In 1992, Clint Eastwood created the last and greatest western; 'Unforgiven'. A tribute to the previous masters, Sergio Leone and Don Siegel, who died within a mere 3 years before this brutal masterpiece.
Eastwood stars as William Munny a retired gunslinger with a guilt-filled past. He lives alone with his two children and grave of his young wife outside. One day a young cowboy, The Schofield Kid (Jaimz Woolvett), comes in need of his service to hunt down some men who cut up a whore. William reluctantly accepts and with the help of Ned Logan (Morgan Freeman) they work together to track down the criminals. Meanwhile, the sheriff of the town, Little Bill Daggett (Gene Hackman) is also looking for them. This then leads to a bloody showdown climax, welcoming back a sort of 'Man With No Name' character to the genre.
William Munny is a cold-blooded killer. The Schofield Kid wants to be one. But, all the murders and sins Munny used to commit has affected him in an extraordinary way. He takes no hesitation in killing. In the climax he just walks past a man he shot who didn't die and shoots him dead. It may sound like nothing now, but he just took a life for no apparent reason. When the Kid kills his first man, of which deserved it, he hesitates. This is The Kid who is so eager to kill people as he thinks it will make him a man. But after the assassination, he breaks down. He realized what he had done. He had wiped another man of the earth. And Munny does it with ease. So does Little Bill. He is a violent and brutal cop who uses torture to get what he wants from the prisoners. Logan also finds it hard to take lives.
The film studies on how much a life is worth. Sometimes it is worthless (see Tarantino or Scorsese films) and sometimes it is a major feature. Usually a film only does one. Unforgiven does both.

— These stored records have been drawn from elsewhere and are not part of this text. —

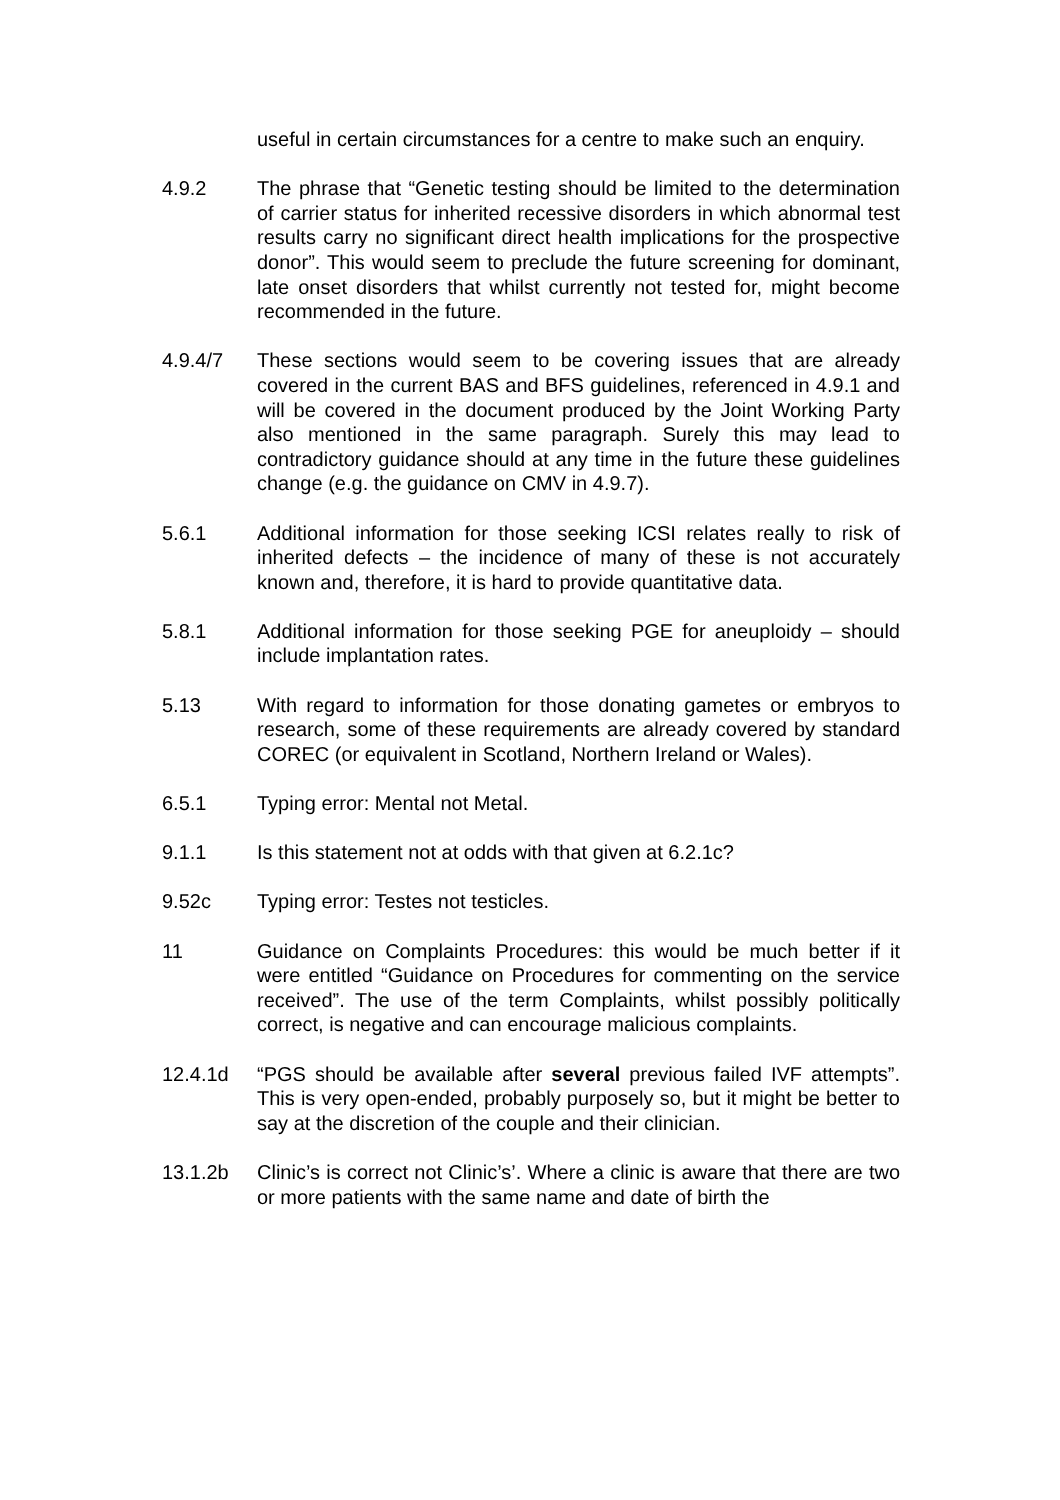useful in certain circumstances for a centre to make such an enquiry.
4.9.2 The phrase that “Genetic testing should be limited to the determination of carrier status for inherited recessive disorders in which abnormal test results carry no significant direct health implications for the prospective donor”. This would seem to preclude the future screening for dominant, late onset disorders that whilst currently not tested for, might become recommended in the future.
4.9.4/7 These sections would seem to be covering issues that are already covered in the current BAS and BFS guidelines, referenced in 4.9.1 and will be covered in the document produced by the Joint Working Party also mentioned in the same paragraph. Surely this may lead to contradictory guidance should at any time in the future these guidelines change (e.g. the guidance on CMV in 4.9.7).
5.6.1 Additional information for those seeking ICSI relates really to risk of inherited defects – the incidence of many of these is not accurately known and, therefore, it is hard to provide quantitative data.
5.8.1 Additional information for those seeking PGE for aneuploidy – should include implantation rates.
5.13 With regard to information for those donating gametes or embryos to research, some of these requirements are already covered by standard COREC (or equivalent in Scotland, Northern Ireland or Wales).
6.5.1 Typing error: Mental not Metal.
9.1.1 Is this statement not at odds with that given at 6.2.1c?
9.52c Typing error: Testes not testicles.
11 Guidance on Complaints Procedures: this would be much better if it were entitled “Guidance on Procedures for commenting on the service received”. The use of the term Complaints, whilst possibly politically correct, is negative and can encourage malicious complaints.
12.4.1d “PGS should be available after several previous failed IVF attempts”. This is very open-ended, probably purposely so, but it might be better to say at the discretion of the couple and their clinician.
13.1.2b Clinic’s is correct not Clinic’s’. Where a clinic is aware that there are two or more patients with the same name and date of birth the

A life isn't worth the same amount to each person. When a life is taken, it is the killer who decides how much it is worth by how much it affects him. Whether he just lets it slide (Munny and Little Bill) or kills someone and calls it a day (Kid and Logan), because they can't bring themselves to forgetting it. This is the most thought-provoking thing for me personally, ever.

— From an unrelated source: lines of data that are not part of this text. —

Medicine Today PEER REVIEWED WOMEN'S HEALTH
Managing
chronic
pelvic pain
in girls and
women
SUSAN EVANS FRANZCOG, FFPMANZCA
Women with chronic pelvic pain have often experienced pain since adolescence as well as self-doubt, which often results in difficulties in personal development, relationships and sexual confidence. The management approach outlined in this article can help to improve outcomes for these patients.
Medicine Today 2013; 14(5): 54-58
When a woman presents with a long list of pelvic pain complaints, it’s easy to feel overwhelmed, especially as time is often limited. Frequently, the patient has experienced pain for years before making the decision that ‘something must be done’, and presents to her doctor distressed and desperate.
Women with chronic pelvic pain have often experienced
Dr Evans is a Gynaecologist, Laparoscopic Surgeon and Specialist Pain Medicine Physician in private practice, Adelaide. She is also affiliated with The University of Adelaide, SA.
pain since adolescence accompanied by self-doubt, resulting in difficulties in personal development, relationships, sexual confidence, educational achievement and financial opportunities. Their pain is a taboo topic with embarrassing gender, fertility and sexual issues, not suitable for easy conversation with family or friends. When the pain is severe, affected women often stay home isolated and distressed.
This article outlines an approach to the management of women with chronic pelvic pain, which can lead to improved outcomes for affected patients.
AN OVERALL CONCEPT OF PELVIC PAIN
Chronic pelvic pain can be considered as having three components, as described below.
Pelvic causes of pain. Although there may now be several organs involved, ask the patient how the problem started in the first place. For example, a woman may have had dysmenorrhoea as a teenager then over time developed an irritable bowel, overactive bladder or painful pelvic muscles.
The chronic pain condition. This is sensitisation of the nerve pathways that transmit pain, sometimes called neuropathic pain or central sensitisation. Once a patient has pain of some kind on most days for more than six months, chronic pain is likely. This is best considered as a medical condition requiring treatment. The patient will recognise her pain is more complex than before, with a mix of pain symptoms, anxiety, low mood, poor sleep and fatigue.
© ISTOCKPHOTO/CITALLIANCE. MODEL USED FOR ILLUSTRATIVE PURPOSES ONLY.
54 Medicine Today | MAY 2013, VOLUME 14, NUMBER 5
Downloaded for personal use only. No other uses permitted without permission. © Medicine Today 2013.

Unforgiven in my opinion is the greatest western. Actually, its the greatest film of all-time. It shows how violent it was back then, and the fact everybody was beaten. It is more realistic than any of Leone's 'Man With No Name' films (though I will admit they were set in a sort of fantasy land). But, Munny is not proud of his violent nature. He blames it on alcohol; which his wife persuaded him to quit to explain why he also gave up being a murderer. The film shows the cowboys as they really are, either cowards or killers. The choice of word 'coward' is to say that they should be killers, as that is apparently what a man is (an exaggeration) as most westerns glorify violence, but the men can't handle it.
Clint Eastwood did an amazing job as William Munny. He showed how he regretted his past very well by admitting to it in a shameful way; like when asked if he killed women and children he replied "I've killed just about anything that walked or crawled at one time or another, and I'm here to kill you ". He even admits that he will meet Little Bill in Hell. Gene Hackman delivers one of the greatest performances of the decade, the tension he makes is incredible. Woolvett and Freeman remain in solid above average performances throughout.
The script, written by David Webb Peoples, buzzed around Hollywood for nearly 20 years, even being rejected by some of the cast, before Eastwood picked it up. Clint Eastwood deserved his Oscar for best direction. The plot flowed fluently with some surprises and memorable lines. An instant classic. The cinematography is much different that of 'The Good, The Bad and The Ugly' or the others westerns Eastwood appeared in. It is a much cleaner and crisp view, yet also being extremely raw. The score, though not used often is very refreshing and moving.
'Unforgiven' is an unforgettable look on life, man and the real west. One of the most powerful films of the '90s. A true triumph exploring important morals. Do not miss it.